I have had an app (handbrake) stall which is accessing an NFS share.

I hadn’t noted any such stalling before upgrading to 24.04 Dragonfish. I had a theory it was happening due to ARC cache issues but it has happened again since 24.04.1.

Need to do some digging in logs to determine if any NFS errors as noted in the attached bug report. It may be the NFS issues are impacting more than vms?

Stux · June 6, 2024, 8:28am

I haven’t found anything in the TrueNAS host side… but I don’t really know what I’m looking for

From what I see, on the guest side, there is definitely an issue communicating with the NFS server, which is intermittent… and does not occur when the NFS server is TrueNAS 23.10.2, but does when it iss 24.04.0, 24.04.1 or 24.04.1.1

No pings are lost between the client and host while the NFS is not working.

Restarting the guest/client… gets rid of the problem temporarily.

BitByteBit · June 6, 2024, 11:20am

Well that’s not ideal… especially since I just did the migration from CORE
At least my SCALE VM has been booting fine on Dragonfish-24.04.1.1 including multiple reboots since the upgrade from 24.04.1…
Hypervisor is XCP-ng (Xen) if that makes any difference… fingers crossed it keeps on working

Vollans · June 6, 2024, 8:49pm

Ah! That sounds like why I had trouble last weekend trying to migrate from my Roon server being a standalone box that accessed an SMB share on the NAS to being a VM on the same NAS using SMB shares to access the music. It constantly froze and was totally unusable. At the time I thought I was just me being a newbie numpty and decided to walk away slowly and pretend I hadn’t tried…

BitByteBit · June 6, 2024, 9:26pm

Interesting! Forgot to add that I’ve had no issues accessing SMB shares hosted on my TrueNAS SCALE VM either, so it doesn’t seem to be universally affecting everyone…

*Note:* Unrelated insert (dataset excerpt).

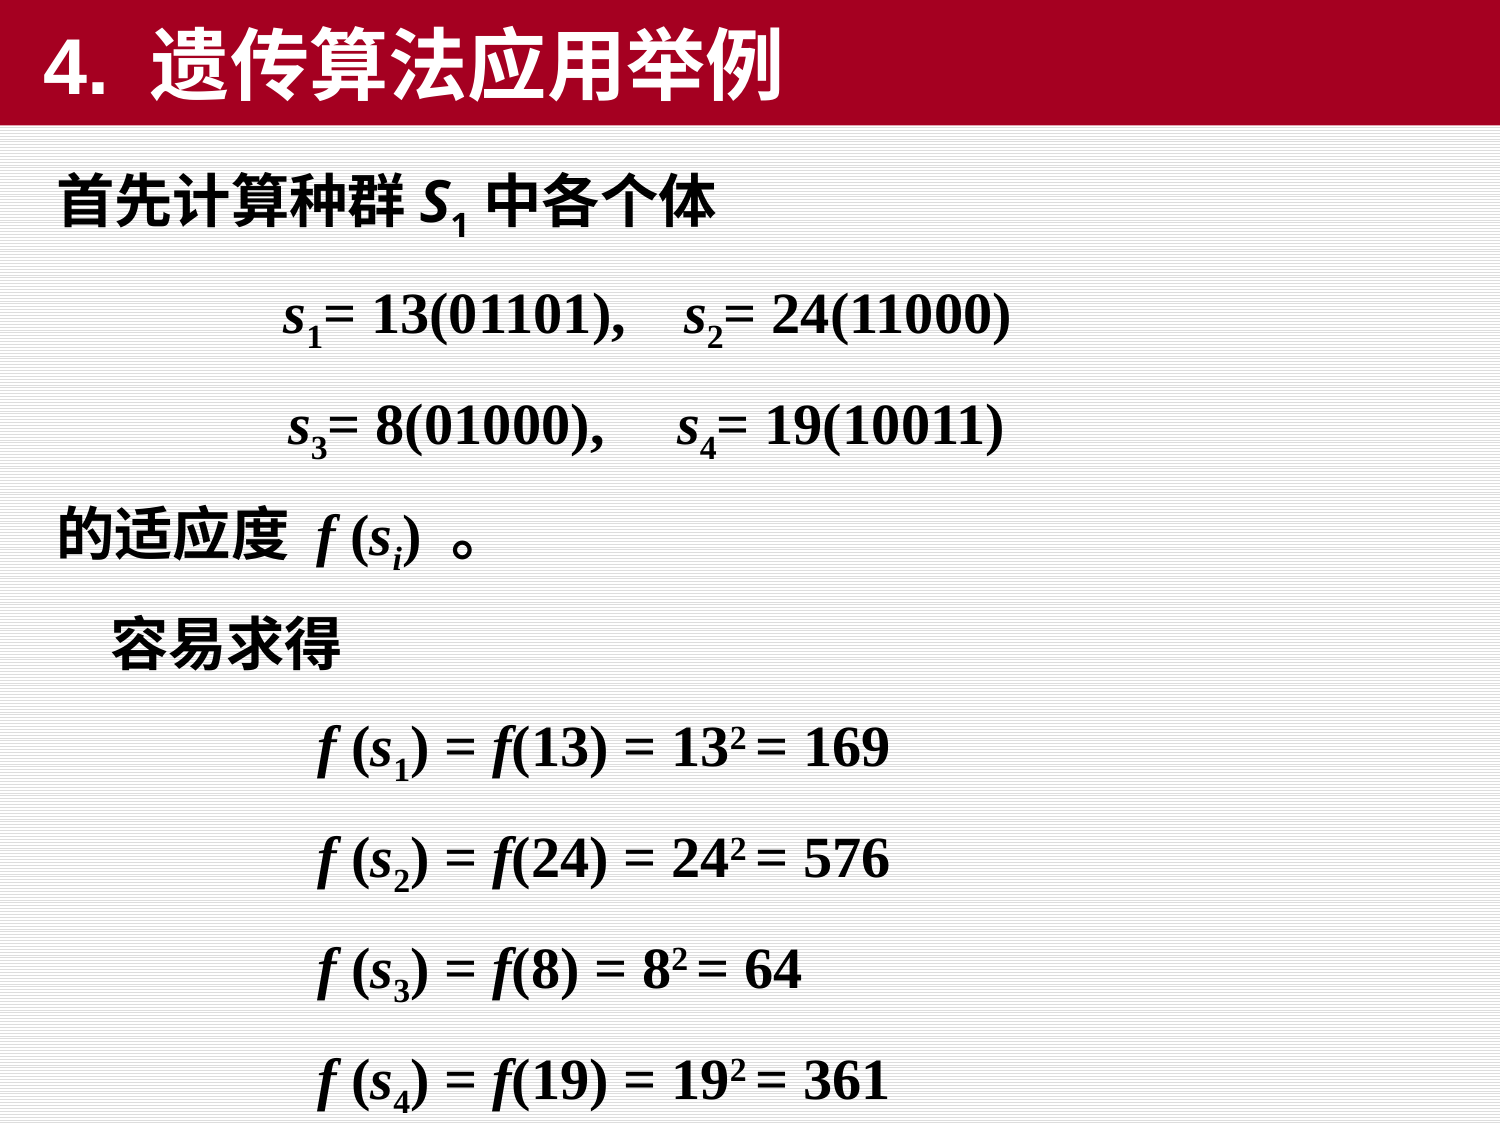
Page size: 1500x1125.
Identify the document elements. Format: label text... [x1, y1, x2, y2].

list 首先计算种群S1中各个体 s1= 13(01101), s2= 24(11000) s3= 8(01000), s4= 19(10011) 的适应度 f (si) 。 容易求得 f (s1) = f(13) = 132 = 169 f (s2) = f(24) = 242 = 576 f (s3) = f(8) = 82 = 64 f (s4) = f(19) = 192 = 361 [41, 148, 1459, 1089]
title 4. 遗传算法应用举例 [0, 0, 1500, 126]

madmatt · November 1, 2024, 9:57pm

I am encountering the same issue:

TrueNas Installed on a virtualized platform (Proxmox)
NFS shares serving multiple clients
- Network booting Raspebrry Pi4 (2x) with root fs on an NFS share
- Proxmox based VM running Docker with volumes hosted on NFS share

System works flawlessly and stable since original Truenas was Freenas, used to run the Docker VM on Bhive locally, then migrated everything to proxmox and Scale up to Cobia, exibiths the same issues (NFS timeouts on the clients, silent hang of the NFS services , no logging on Truenas) when moving to Dragonfish
I originally suspected a clash between Proxmox settings and Truenas VM settngs but reverting to Cobia returns the system to a stable condition

No logs on the TrueNas system when locks occur, nothing I could find in the new kernel used in dragonfish that could trigger such a behaviour and manifest itself only on the NFS side. Ping still works, no dropped packets, other services work as well, NFS mounted share ‘hang’ altogether for up to a couple minutes or exhibit poor perfromance in general that make the doecker services timeout/slow down so much that things start to break (OpenHab, Mosquitto,Unifi controller, Node-Red, Home automation custom containers, EmonCms, MariaDB) …

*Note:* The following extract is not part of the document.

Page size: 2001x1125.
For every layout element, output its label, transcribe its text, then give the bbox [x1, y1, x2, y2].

I suspect something changed in latest kernels that surface this behaviour on the NFS service only, but have had no luck going through standard kernel bug reports

Stux · November 1, 2024, 10:12pm

The latest for me is that with Dragonfosh 24.04.2, and updating the Ubuntu 22.04 kernel to the latest, ~~and disabling fs leases~~, I am having no hangs (so far).

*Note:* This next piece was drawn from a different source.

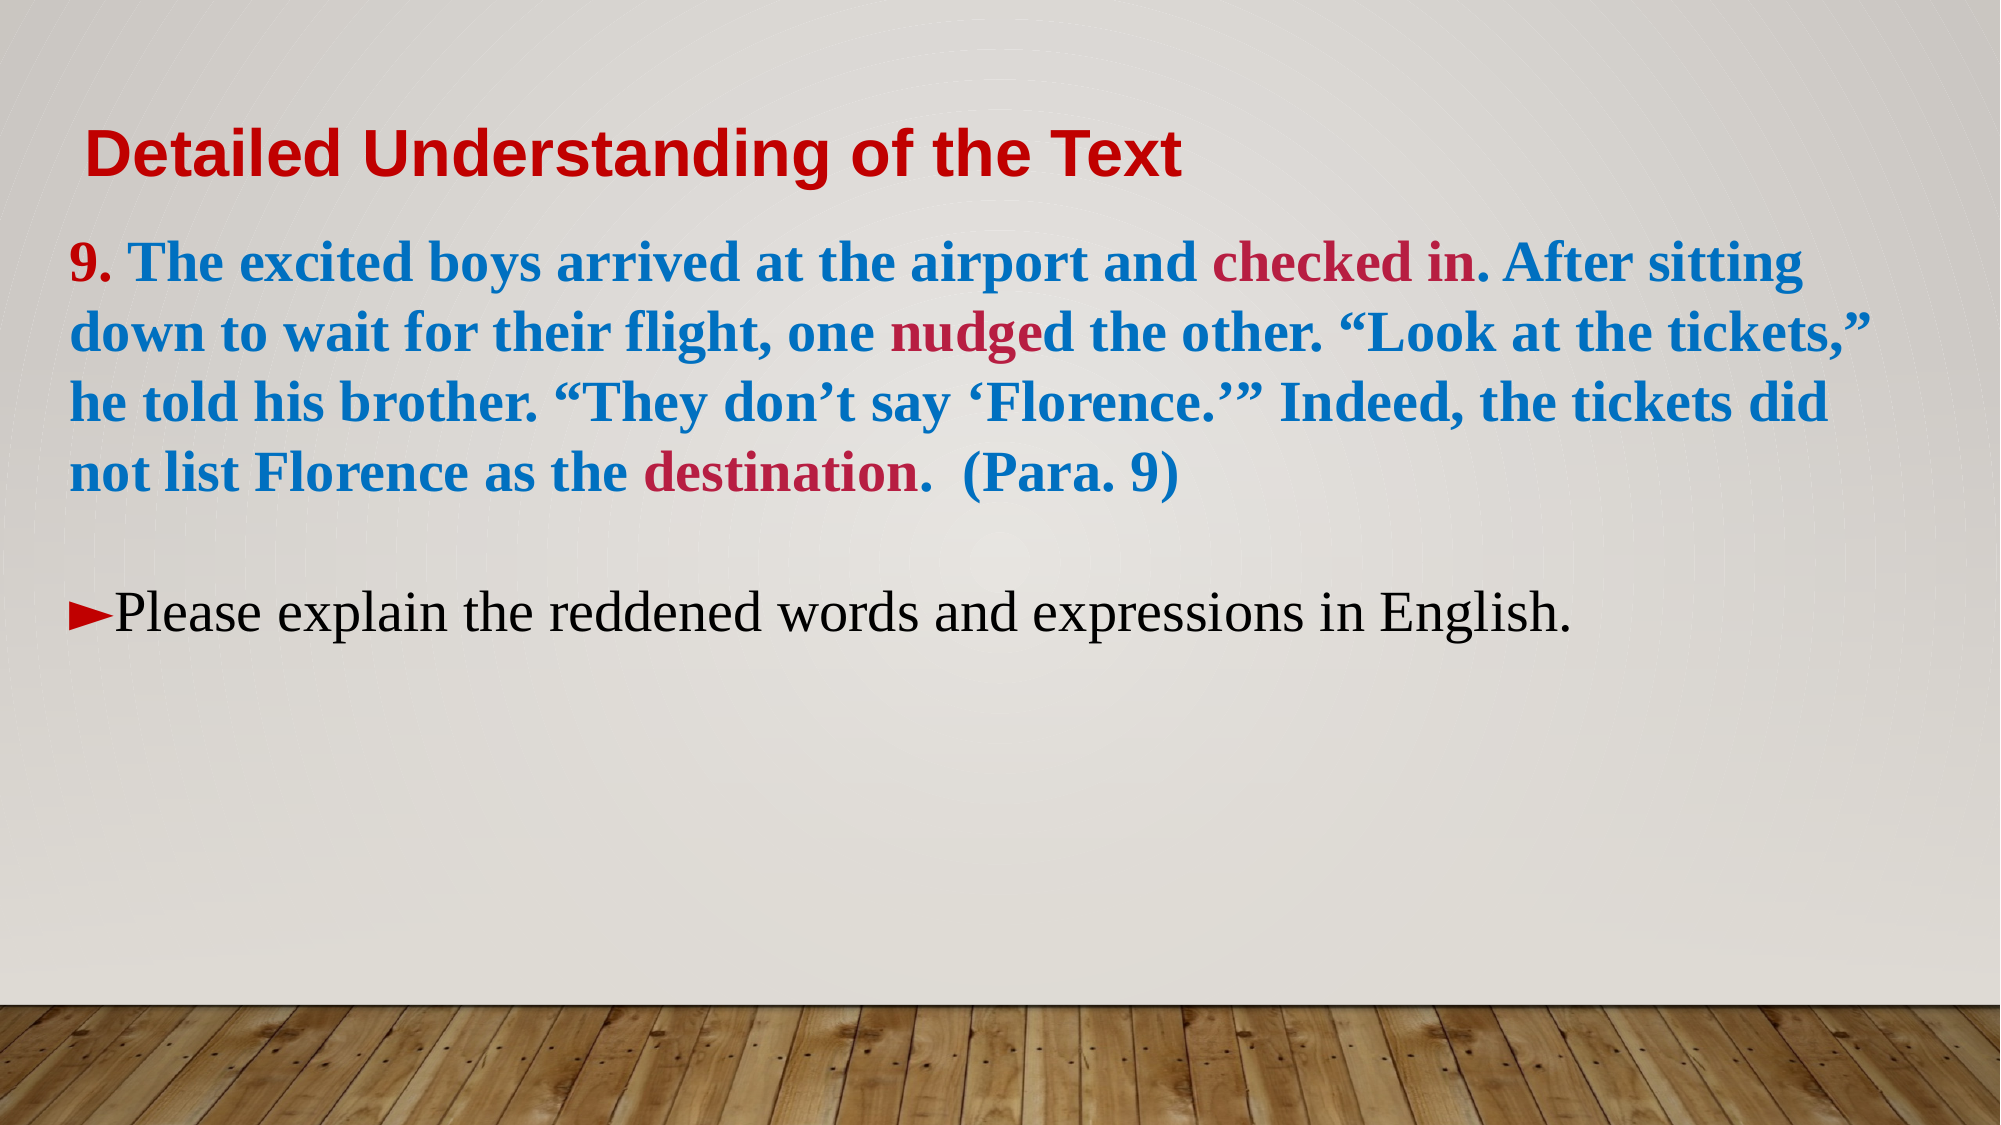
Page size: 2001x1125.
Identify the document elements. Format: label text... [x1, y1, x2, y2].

picture [0, 1005, 2000, 1125]
text_box Detailed Understanding of the Text [69, 102, 1369, 198]
text_box 9. The excited boys arrived at the airport and checked in. After sitting down to wait for their flight, one nudged the other. “Look at the tickets,” he told his brother. “They don’t say ‘Florence.’” Indeed, the tickets did not list Florence as the destination. (Para. 9) ►Please explain the reddened words and expressions in English. [54, 215, 1922, 861]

~~I’m not sure if the fs leases are required to be disabled.~~

EDIT: I did not have fs leases disabled, ergo, they are not required to be disabled.

I’m slowly working to prove things, but if something doesn’t happen you have to wait weeks to be sure it won’t

Stux · November 14, 2024, 1:30am

Closing the loop on this, 24.04.2 seems to have resolved the issue. I’ve experienced 25 days of continuous uptime without the issue occurring, and have now updated to 24.10.2.